Re: [PATCH 0/3] vmsplice: make vmsplice a trivial wrapper for preadv2/pwritev2

From: Andy Lutomirski

Date: Wed Jun 03 2026 - 18:50:11 EST


On Wed, Jun 3, 2026 at 3:43 PM Askar Safin <safinaskar@xxxxxxxxx> wrote:
>
> Andy Lutomirski <luto@xxxxxxxxxxxxxx>:
> > Maybe we should keep an API that does an optimized copy, from one fd
> > to another, that can send from a file to the network with at most ONE
> > cpu-side copy. Not aiming for zero like sendfile / splice. Aiming
> > for one.
>
> Yes, this is what my hypothetical future patch will do.
>
> One copy from pagecache to pipe, and then network uses that buffer
> directly.
>
> > But splice_to_socket involves
> > MSG_SPLACE_PAGES, which I think is a part of the mess that you
> > dislike. And the path where one does copy_splice_read and then
> > splice_to_socket has to be a bit complex because of tee and (I think)
> > because splice_to_socket cannot assume that the incoming data is just
> > ordinary unshared buffers.
>
> My future patch will provide new guarantee: pipe buffers are always
> stable, i. e. they will not be externally-modified.
>
> So hopefully network code will be adjusted to use this guarantee.
>
> But pipe buffers will not be "ordinary unshared buffers".
>
> They still may be shared with other things because of tee(2).
> (But they are still stable!

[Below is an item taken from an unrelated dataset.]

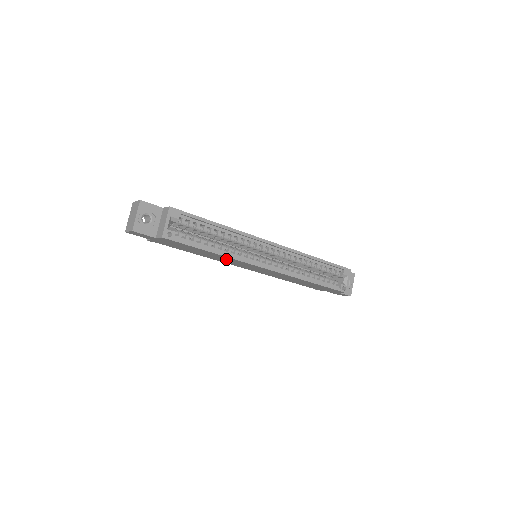
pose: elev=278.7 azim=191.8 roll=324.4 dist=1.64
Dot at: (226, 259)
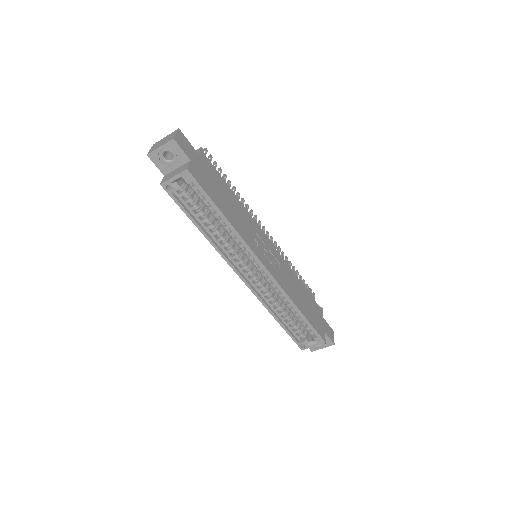
Dot at: occluded
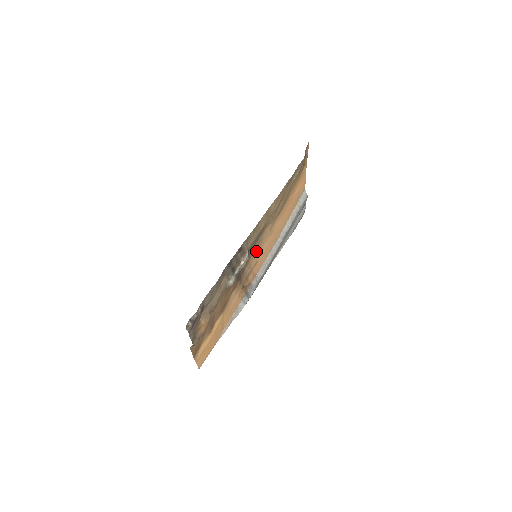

They will not be randomly modified!)
>
> But network code can do "pipe_buf_try_steal" and thus ensure that
> these buffers are not shared with anything else.
>
> So, network code can be modified to use "pipe_buf_try_steal", and you
> will get "ordinary unshared buffers" exactly as you want. This will
> give you in total exactly one copy.
>
> Also: as well as I understand, previously, pipe_buf_try_steal was
> kind of lie. It may return true for buffers created via vmsplice with
> GIFT. (I did not check this, but I think so.) I. e. pipe_buf_try_steal will
> return "true" in this case, but pages are still shared! But, thanks to my
> vmsplice patchset (which is already applied), this is no longer true!
> So now pipe_buf_try_steal is absolutely safe to use!
>
> Finally, we can degrade tee(2) to copy, and hopefully this will
> allow us to always be sure that pipe buffers are not shared with anything.
> This is possible future direction.

I'm a bit nervous that, if I've read the code correctly (a big if),
then iscsi and nvme will still send *shared* buffers via
MSG_SPLICE_PAGES, but that normal user code will not be able to do
this, and that something will bitrot.